··· Supplied data ···

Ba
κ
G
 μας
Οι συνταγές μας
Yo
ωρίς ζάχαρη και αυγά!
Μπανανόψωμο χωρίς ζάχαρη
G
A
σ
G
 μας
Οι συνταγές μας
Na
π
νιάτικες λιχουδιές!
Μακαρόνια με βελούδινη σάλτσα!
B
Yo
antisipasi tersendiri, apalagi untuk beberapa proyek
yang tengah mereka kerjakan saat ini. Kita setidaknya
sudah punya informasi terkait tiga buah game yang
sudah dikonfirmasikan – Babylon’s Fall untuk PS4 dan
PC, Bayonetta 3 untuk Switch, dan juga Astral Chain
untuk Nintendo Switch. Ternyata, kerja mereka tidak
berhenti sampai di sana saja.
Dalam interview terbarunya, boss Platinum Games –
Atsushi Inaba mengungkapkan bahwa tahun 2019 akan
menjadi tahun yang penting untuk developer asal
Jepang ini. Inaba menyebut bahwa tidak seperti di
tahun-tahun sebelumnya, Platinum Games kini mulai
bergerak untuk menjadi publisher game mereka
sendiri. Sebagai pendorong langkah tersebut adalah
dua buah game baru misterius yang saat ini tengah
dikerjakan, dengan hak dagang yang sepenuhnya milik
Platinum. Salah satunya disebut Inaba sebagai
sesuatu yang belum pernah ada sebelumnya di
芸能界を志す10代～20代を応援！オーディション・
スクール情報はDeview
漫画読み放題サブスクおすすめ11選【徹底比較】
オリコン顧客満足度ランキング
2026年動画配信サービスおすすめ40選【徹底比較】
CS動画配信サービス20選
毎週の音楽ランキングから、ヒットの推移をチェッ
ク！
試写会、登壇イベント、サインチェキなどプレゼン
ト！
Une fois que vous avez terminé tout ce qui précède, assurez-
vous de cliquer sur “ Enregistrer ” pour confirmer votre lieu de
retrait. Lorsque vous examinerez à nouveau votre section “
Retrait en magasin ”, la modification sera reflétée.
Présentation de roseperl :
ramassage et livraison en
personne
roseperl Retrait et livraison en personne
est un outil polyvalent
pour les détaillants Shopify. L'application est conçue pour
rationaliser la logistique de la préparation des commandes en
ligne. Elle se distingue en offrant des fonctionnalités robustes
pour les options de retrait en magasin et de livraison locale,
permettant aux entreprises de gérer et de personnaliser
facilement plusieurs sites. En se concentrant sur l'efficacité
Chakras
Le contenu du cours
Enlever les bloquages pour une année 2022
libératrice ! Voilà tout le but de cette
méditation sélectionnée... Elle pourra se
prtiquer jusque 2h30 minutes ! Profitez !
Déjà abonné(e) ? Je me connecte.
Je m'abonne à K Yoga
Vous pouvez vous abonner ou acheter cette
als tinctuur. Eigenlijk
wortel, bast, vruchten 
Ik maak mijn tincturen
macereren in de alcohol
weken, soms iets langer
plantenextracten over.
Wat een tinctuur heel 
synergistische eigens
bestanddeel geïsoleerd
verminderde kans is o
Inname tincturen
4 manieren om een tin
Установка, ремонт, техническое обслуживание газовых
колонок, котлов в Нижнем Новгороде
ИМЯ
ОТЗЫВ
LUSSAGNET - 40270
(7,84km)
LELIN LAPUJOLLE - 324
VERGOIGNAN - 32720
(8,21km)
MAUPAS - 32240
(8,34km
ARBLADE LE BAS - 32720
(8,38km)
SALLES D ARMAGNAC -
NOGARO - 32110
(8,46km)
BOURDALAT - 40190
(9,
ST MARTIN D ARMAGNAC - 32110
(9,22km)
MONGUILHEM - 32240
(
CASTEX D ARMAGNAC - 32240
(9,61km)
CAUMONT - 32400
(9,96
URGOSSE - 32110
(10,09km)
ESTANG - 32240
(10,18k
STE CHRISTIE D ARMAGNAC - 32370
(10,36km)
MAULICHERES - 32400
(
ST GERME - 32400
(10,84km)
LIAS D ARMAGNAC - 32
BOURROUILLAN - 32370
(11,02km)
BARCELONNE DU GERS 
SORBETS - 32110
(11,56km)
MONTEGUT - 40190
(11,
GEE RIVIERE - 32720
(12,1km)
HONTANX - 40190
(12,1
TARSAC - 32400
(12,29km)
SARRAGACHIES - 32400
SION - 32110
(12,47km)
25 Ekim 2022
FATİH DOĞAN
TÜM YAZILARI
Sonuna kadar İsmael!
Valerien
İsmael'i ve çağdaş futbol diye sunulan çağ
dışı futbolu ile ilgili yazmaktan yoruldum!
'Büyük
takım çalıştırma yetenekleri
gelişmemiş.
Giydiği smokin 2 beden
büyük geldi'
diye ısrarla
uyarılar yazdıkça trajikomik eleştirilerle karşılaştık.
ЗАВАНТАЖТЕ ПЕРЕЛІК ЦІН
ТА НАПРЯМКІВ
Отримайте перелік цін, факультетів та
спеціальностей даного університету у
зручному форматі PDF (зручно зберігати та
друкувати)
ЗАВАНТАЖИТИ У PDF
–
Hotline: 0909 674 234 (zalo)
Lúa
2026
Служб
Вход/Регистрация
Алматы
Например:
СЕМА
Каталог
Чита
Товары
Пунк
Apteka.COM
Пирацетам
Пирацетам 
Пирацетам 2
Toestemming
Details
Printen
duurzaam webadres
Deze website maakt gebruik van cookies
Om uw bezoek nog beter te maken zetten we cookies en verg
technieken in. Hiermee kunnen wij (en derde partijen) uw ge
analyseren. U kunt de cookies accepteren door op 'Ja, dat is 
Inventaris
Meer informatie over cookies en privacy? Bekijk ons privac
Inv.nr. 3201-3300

···

- **Activity**: Copy out every line of the data above verbatim, keeping the original line breaks.

- **Task output**:
Ba
κ
G
 μας
Οι συνταγές μας
Yo
ωρίς ζάχαρη και αυγά!
Μπανανόψωμο χωρίς ζάχαρη
G
A
σ
G
 μας
Οι συνταγές μας
Na
π
νιάτικες λιχουδιές!
Μακαρόνια με βελούδινη σάλτσα!
B
Yo
antisipasi tersendiri, apalagi untuk beberapa proyek
yang tengah mereka kerjakan saat ini. Kita setidaknya
sudah punya informasi terkait tiga buah game yang
sudah dikonfirmasikan – Babylon’s Fall untuk PS4 dan
PC, Bayonetta 3 untuk Switch, dan juga Astral Chain
untuk Nintendo Switch. Ternyata, kerja mereka tidak
berhenti sampai di sana saja.
Dalam interview terbarunya, boss Platinum Games –
Atsushi Inaba mengungkapkan bahwa tahun 2019 akan
menjadi tahun yang penting untuk developer asal
Jepang ini. Inaba menyebut bahwa tidak seperti di
tahun-tahun sebelumnya, Platinum Games kini mulai
bergerak untuk menjadi publisher game mereka
sendiri. Sebagai pendorong langkah tersebut adalah
dua buah game baru misterius yang saat ini tengah
dikerjakan, dengan hak dagang yang sepenuhnya milik
Platinum. Salah satunya disebut Inaba sebagai
sesuatu yang belum pernah ada sebelumnya di
芸能界を志す10代～20代を応援！オーディション・
スクール情報はDeview
漫画読み放題サブスクおすすめ11選【徹底比較】
オリコン顧客満足度ランキング
2026年動画配信サービスおすすめ40選【徹底比較】
CS動画配信サービス20選
毎週の音楽ランキングから、ヒットの推移をチェッ
ク！
試写会、登壇イベント、サインチェキなどプレゼン
ト！
Une fois que vous avez terminé tout ce qui précède, assurez-
vous de cliquer sur “ Enregistrer ” pour confirmer votre lieu de
retrait. Lorsque vous examinerez à nouveau votre section “
Retrait en magasin ”, la modification sera reflétée.
Présentation de roseperl :
ramassage et livraison en
personne
roseperl Retrait et livraison en personne
est un outil polyvalent
pour les détaillants Shopify. L'application est conçue pour
rationaliser la logistique de la préparation des commandes en
ligne. Elle se distingue en offrant des fonctionnalités robustes
pour les options de retrait en magasin et de livraison locale,
permettant aux entreprises de gérer et de personnaliser
facilement plusieurs sites. En se concentrant sur l'efficacité
Chakras
Le contenu du cours
Enlever les bloquages pour une année 2022
libératrice ! Voilà tout le but de cette
méditation sélectionnée... Elle pourra se
prtiquer jusque 2h30 minutes ! Profitez !
Déjà abonné(e) ? Je me connecte.
Je m'abonne à K Yoga
Vous pouvez vous abonner ou acheter cette
als tinctuur. Eigenlijk
wortel, bast, vruchten 
Ik maak mijn tincturen
macereren in de alcohol
weken, soms iets langer
plantenextracten over.
Wat een tinctuur heel 
synergistische eigens
bestanddeel geïsoleerd
verminderde kans is o
Inname tincturen
4 manieren om een tin
Установка, ремонт, техническое обслуживание газовых
колонок, котлов в Нижнем Новгороде
ИМЯ
ОТЗЫВ
LUSSAGNET - 40270
(7,84km)
LELIN LAPUJOLLE - 324
VERGOIGNAN - 32720
(8,21km)
MAUPAS - 32240
(8,34km
ARBLADE LE BAS - 32720
(8,38km)
SALLES D ARMAGNAC -
NOGARO - 32110
(8,46km)
BOURDALAT - 40190
(9,
ST MARTIN D ARMAGNAC - 32110
(9,22km)
MONGUILHEM - 32240
(
CASTEX D ARMAGNAC - 32240
(9,61km)
CAUMONT - 32400
(9,96
URGOSSE - 32110
(10,09km)
ESTANG - 32240
(10,18k
STE CHRISTIE D ARMAGNAC - 32370
(10,36km)
MAULICHERES - 32400
(
ST GERME - 32400
(10,84km)
LIAS D ARMAGNAC - 32
BOURROUILLAN - 32370
(11,02km)
BARCELONNE DU GERS 
SORBETS - 32110
(11,56km)
MONTEGUT - 40190
(11,
GEE RIVIERE - 32720
(12,1km)
HONTANX - 40190
(12,1
TARSAC - 32400
(12,29km)
SARRAGACHIES - 32400
SION - 32110
(12,47km)
25 Ekim 2022
FATİH DOĞAN
TÜM YAZILARI
Sonuna kadar İsmael!
Valerien
İsmael'i ve çağdaş futbol diye sunulan çağ
dışı futbolu ile ilgili yazmaktan yoruldum!
'Büyük
takım çalıştırma yetenekleri
gelişmemiş.
Giydiği smokin 2 beden
büyük geldi'
diye ısrarla
uyarılar yazdıkça trajikomik eleştirilerle karşılaştık.
ЗАВАНТАЖТЕ ПЕРЕЛІК ЦІН
ТА НАПРЯМКІВ
Отримайте перелік цін, факультетів та
спеціальностей даного університету у
зручному форматі PDF (зручно зберігати та
друкувати)
ЗАВАНТАЖИТИ У PDF
–
Hotline: 0909 674 234 (zalo)
Lúa
2026
Служб
Вход/Регистрация
Алматы
Например:
СЕМА
Каталог
Чита
Товары
Пунк
Apteka.COM
Пирацетам
Пирацетам 
Пирацетам 2
Toestemming
Details
Printen
duurzaam webadres
Deze website maakt gebruik van cookies
Om uw bezoek nog beter te maken zetten we cookies en verg
technieken in. Hiermee kunnen wij (en derde partijen) uw ge
analyseren. U kunt de cookies accepteren door op 'Ja, dat is 
Inventaris
Meer informatie over cookies en privacy? Bekijk ons privac
Inv.nr. 3201-3300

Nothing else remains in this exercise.